I propose that if every Wikipedia page would have a graphical representation of these data or they relation to each other, that would help the user to have an immediate opinion of how much should she/he should trust that page. (Font size, coloring, shading could be easily done even within HTML using CSS – no need for special graphic generation methods.)
If we continue this idea in a way that considering the user is an active contributor, we should show her/him, how “close” or “far” is a given article to her/him. We should interpret “closeness” based on an Erdos number-like model. Closeness means trustability. And here we also come back to the geographically-sensitive sticker board that really works when you know can trust or mistrust information based on “closeness”.
Trust is handled in quite different ways in collaborative knowledge communities, I personally think that the most interesting experiences came from slashdot (see: Rutigliano, Lou: When the Audience is the Producer: The Art of the Collaborative Weblog – http://journalism.utexas.edu/onlinejournalism/audienceproducer.pdf). Even technically sophisticated users are lazy and all feedback mechanism should be formed according to this easy phenomenon. Giving away a number of “trust points” they are able to give to articles I propose three easy buttons: “I like it” (you give trust), “I don’t like it” (you lower trust) and “Alert” (you see something strange). If you are using either “I like it” or “I don’t like it” too much, the system have to make you argue why do you think so.

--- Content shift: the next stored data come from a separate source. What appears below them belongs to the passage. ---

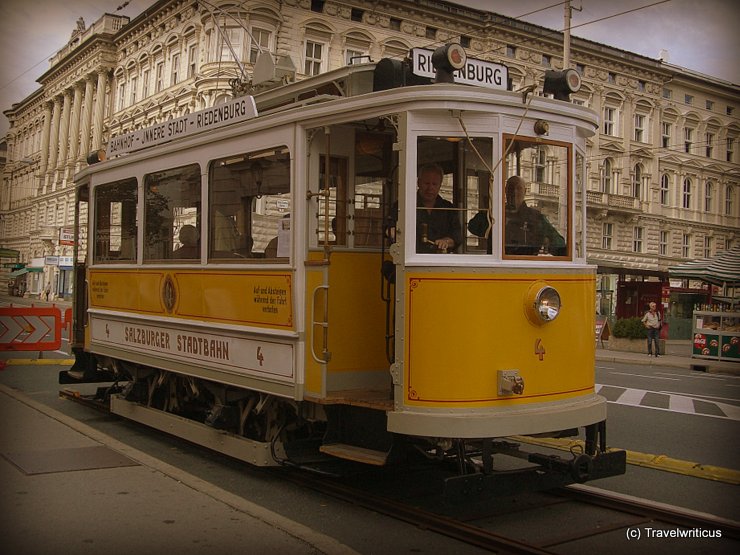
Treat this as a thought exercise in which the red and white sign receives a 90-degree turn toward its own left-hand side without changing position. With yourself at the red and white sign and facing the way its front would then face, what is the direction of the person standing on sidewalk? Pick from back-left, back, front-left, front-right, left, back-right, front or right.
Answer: front

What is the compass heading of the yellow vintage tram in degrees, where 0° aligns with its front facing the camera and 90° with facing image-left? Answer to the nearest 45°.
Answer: approximately 315°

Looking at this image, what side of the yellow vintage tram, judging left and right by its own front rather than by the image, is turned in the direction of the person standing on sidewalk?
left

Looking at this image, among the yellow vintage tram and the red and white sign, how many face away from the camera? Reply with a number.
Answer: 0

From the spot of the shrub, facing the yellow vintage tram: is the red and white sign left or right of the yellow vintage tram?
right
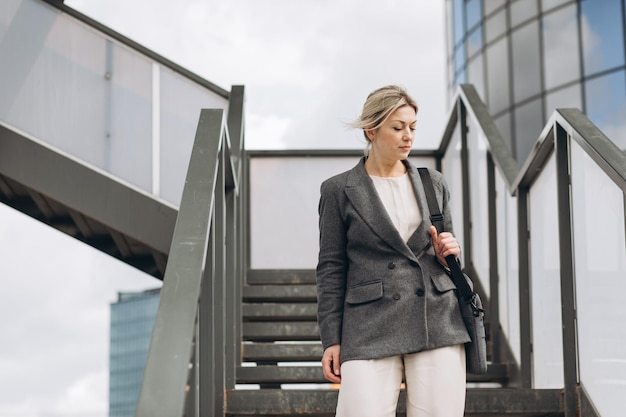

In case of “Alert” you have to describe why do you think that you do not trust at all what you see.”
Thanks for the links, soobrosa.
I’m not sure I agree about the presentation, but I agree the metrics should feed some sort of feedback mechanism.
So one thing that occurs to me about this is that rather than displaying tooltips or explanations of what the graph means on the tab, that you could instead simply display a larger and better explained version of the it on the page you click through to. It would only take – say – an inch of space (you know what I mean) to have a larger and more carefully annotated version of it. This would have the effect both of explaining it, providing a more information-rich version of it and creating a nice semantic link between what you click on and what you get.
Thinking about it more, I’m now quite interested in what other bits of dynamic data that you might normally view in parallel pages that you might be able to represent in a truncated form in tabs and the like…
honestly I don’t have to time to Photoshop it, but imagine a first graphic impression of trustability like this http://tyrell.hu/~b2men/Clipboard01.jpg
I think this is a really neat idea as well. There might be some social implications though. As you start to quantify information graphically, it can start to become a “game” for some people to spike the graph, especially in a wiki environment.